Optionally, store the scraped data in a file or database (to ease sharing the data with others). To do so, export the scraped data to either a JSON file or a MongoDB database.

In [9]:
# Create a Beautiful Soup object

# Retrieve the parent divs for all articles
results = soup.find_all('div', class_='list_text')

# Create an empty list to store the dictionaries
headlines = []

# Loop through the text elements
# Extract the title and preview text from the elements

for result in results:
    # scrape the article title 
    title = result.find('div', class_='content_title').text.strip()
    
    # scrape the preview text
    preview = result.find('div', class_='article_teaser_body').text
    
# Store each title and preview pair in a dictionary
# Add the dictionary to the list
    headlines.append({'title':title,
                      'preview':preview})

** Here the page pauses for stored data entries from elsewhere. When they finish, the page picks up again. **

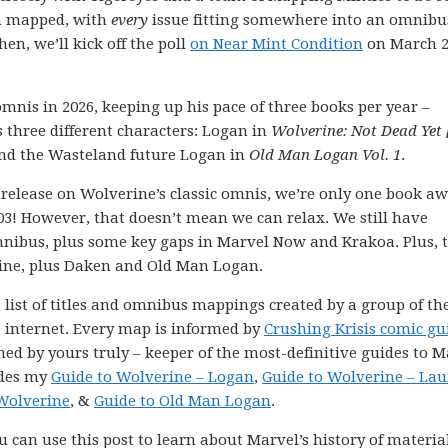
en mapped, with
every
issue fitting somewhere into an omnibu
hen, we’ll kick off the poll
on Near Mint Condition
on March 2
mnis in 2026, keeping up his pace of three books per year –
 three different characters: Logan in
Wolverine: Not Dead Yet
and the Wasteland future Logan in
Old Man Logan Vol. 1
.
release on Wolverine’s classic omnis, we’re only one book a
! However, that doesn’t mean we can relax. We still have
 omnibus, plus some key gaps in Marvel Now and Krakoa. Plus, t
rine, plus Daken and Old Man Logan.
 list of titles and omnibus mappings created by a group of th
e internet. Every map is informed by
Crushing Krisis comic gu
ned by yours truly – keeper of the most-definitive guides to M
udes my
Guide to Wolverine – Logan
,
Guide to Wolverine – Lau
Wolverine
, &
Guide to Old Man Logan
.
 can use this post to learn about Marvel’s history of materia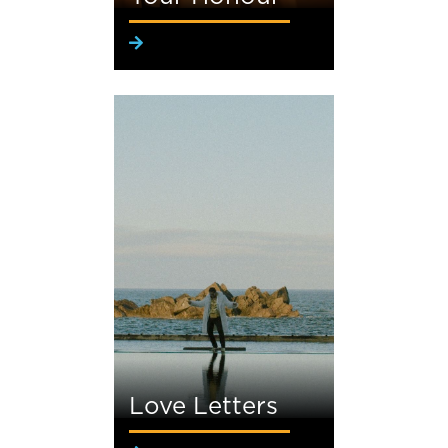
Love Letters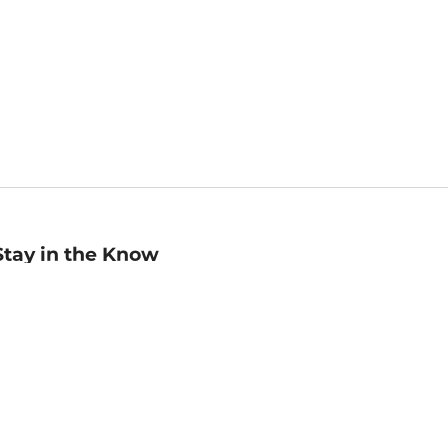
Stay in the Know
mail
ddress
Sign up
eceive curated bookseller recommendations, exclusive offers,
nd promotional emails. Unsubscribe anytime. View Barnes &
oble's
Privacy Policy
.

    # Export data to MongoDB
# ---------------------------------------------------------------------
    # Dictionary to be inserted into MongoDB
    post = {
        'title': title,
        'preview': preview,
    }

    # Insert dictionary into MongoDB as a document
    collection.insert_one(post)

In [10]:
# Print the list to confirm success
print(json.dumps(headlines, sort_keys=False, indent=4))

[
    {
        "title": "NASA's InSight 'Hears' Peculiar Sounds on Mars",
        "preview": "Listen to the marsquakes and other, less-expected sounds that the Mars lander has been detecting."
    },
    {
        "title": "NASA to Reveal Name of Its Next Mars Rover",
        "preview": "After a months-long contest among students to name NASA's newest Mars rover, the agency will reveal the winning name \u2014 and the winning student \u2014 this Thursday. "
    },
    {
        "title": "All About the Laser (and Microphone) Atop Mars 2020, NASA's Next Rover",
        "preview": "SuperCam is a rock-vaporizing instrument that will help scientists hunt for Mars fossils."
    },
    {
        "title": "Air Deliveries Bring NASA's Perseverance Mars Rover Closer to Launch",
        "preview": "A NASA Wallops Flight Facility cargo plane transported more than two tons of equipment \u2014 including the rover's sample collection tubes \u2014 to Florida for this summer's liftoff."
    },
    {
  

In [11]:
browser.quit()